Le 18 octobre, dans ce qui peut être interprété comme un signe positif, le Conseil des Gardiens de la Constitution a approuvé une modification très attendue de la loi sur les stupéfiants qui limite de manière significative les conditions d’application de la peine de mort obligatoire pour les infractions relatives aux drogues, après que le Parlement n’a pas donné suite à un projet de loi visant à abolir la peine capitale pour les infractions non-violentes relatives aux drogues. Le 21 novembre, Abbas Jafari Dolatabadi, le procureur de Téhéran, a déclaré que 3 300 personnes reconnues coupables de telles infractions avaient déjà fait appel des décisions les concernant.

De nouveaux signes de discrimination contre les minorités religieuses sont apparus. Mahvash Sabet et Fariba Kamal Abadi, deux des sept membres de l’ancien groupe dirigeant de la communauté baha’ie en Iran, ont été libérées après avoir purgé 10 ans de prison. Mais au 21 novembre, 92 Baha’is étaient toujours détenus dans les prisons iraniennes. Le 8 octobre, Sepanta Niknam, un membre zoroastrien du conseil municipal de Yazd, a été suspendu de ses fonctions par la Cour de justice administrative à cause de sa religion.

La loi électorale iranienne de 1996 permet aux candidats issus de minorités religieuses reconnues de se porter candidats aux élections municipales tant qu’ils « croient en leur propres principes religieux et démontrent leur engagement à les respecter ». En mai cependant, le chef du Conseil des gardiens de la Constitution a publié une lettre déclarant que les candidatures de non-musulmans dans les régions à majorité chiite étaient contraires à la charia (la loi islamique).
Les lois et les politiques iraniennes sont discriminatoires à l’égard des femmes en ce qui concerne leur statut personnel dans les affaires de mariage, de divorce, d’héritage et de garde des enfants et leur participation à la sphère publique. Les femmes sont marginalisées dans l’économie : elles ne constituent que 16 % de la population active. Pendant sa campagne, le président Hassan Rouhani avait critiqué la discrimination entre les sexes et promis « d’accroître la participation des femmes aux postes de direction de haut niveau ». Il n’a cependant pas choisi de femme ministre malgré les attentes de nombreuses personnes, notamment des parlementaires.

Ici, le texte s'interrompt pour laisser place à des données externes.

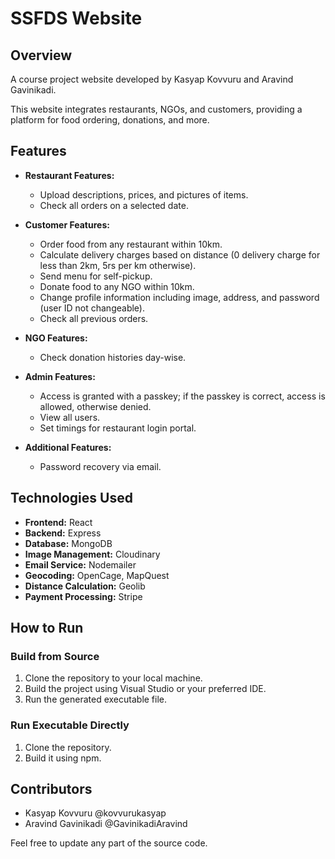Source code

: # SSFDS Website

## Overview
A course project website developed by Kasyap Kovvuru and Aravind Gavinikadi.

This website integrates restaurants, NGOs, and customers, providing a platform for food ordering, donations, and more.

## Features

- **Restaurant Features:**
  - Upload descriptions, prices, and pictures of items.
  - Check all orders on a selected date.

- **Customer Features:**
  - Order food from any restaurant within 10km.
  - Calculate delivery charges based on distance (0 delivery charge for less than 2km, 5rs per km otherwise).
  - Send menu for self-pickup.
  - Donate food to any NGO within 10km.
  - Change profile information including image, address, and password (user ID not changeable).
  - Check all previous orders.

- **NGO Features:**
  - Check donation histories day-wise.

- **Admin Features:**
  - Access is granted with a passkey; if the passkey is correct, access is allowed, otherwise denied.
  - View all users.
  - Set timings for restaurant login portal.

- **Additional Features:**
  - Password recovery via email.

## Technologies Used

- **Frontend:** React
- **Backend:** Express
- **Database:** MongoDB
- **Image Management:** Cloudinary
- **Email Service:** Nodemailer
- **Geocoding:** OpenCage, MapQuest
- **Distance Calculation:** Geolib
- **Payment Processing:** Stripe

## How to Run

### Build from Source

1. Clone the repository to your local machine.
2. Build the project using Visual Studio or your preferred IDE.
3. Run the generated executable file.

### Run Executable Directly

1. Clone the repository.
2. Build it using npm.

## Contributors
- Kasyap Kovvuru @kovvurukasyap
- Aravind Gavinikadi @GavinikadiAravind

Feel free to update any part of the source code.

De nombreux défenseurs des droits humains et activistes politiques, parmi lesquels Abdolfattah Soltani, Atena Farghdani ou encore Reza Shahabi, restent derrière les barreaux pour leur militantisme pacifique. Les anciens candidats à la présidence Mehdi Karroubi et Mir Hossein Moussavi, ainsi que Zahra Rahnavard, universitaire et épouse de Moussavi, sont en résidence surveillée sans inculpation ni jugement depuis février 2011. Des agents du renseignement ont également arrêté Sasan Aghaei, 34 ans, rédacteur en chef adjoint du quotidien réformiste Etemad, et Yaghma Fashkhami, un journaliste du site Internet Didban Iran, qu’ils ont détenu pendant plus de trois mois sans accusations claires.

Les lois et les politiques iraniennes sont discriminatoires à l’égard des femmes en ce qui concerne leur statut personnel dans les affaires de mariage, de divorce, d’héritage et de garde des enfants et leur participation à la sphère publique.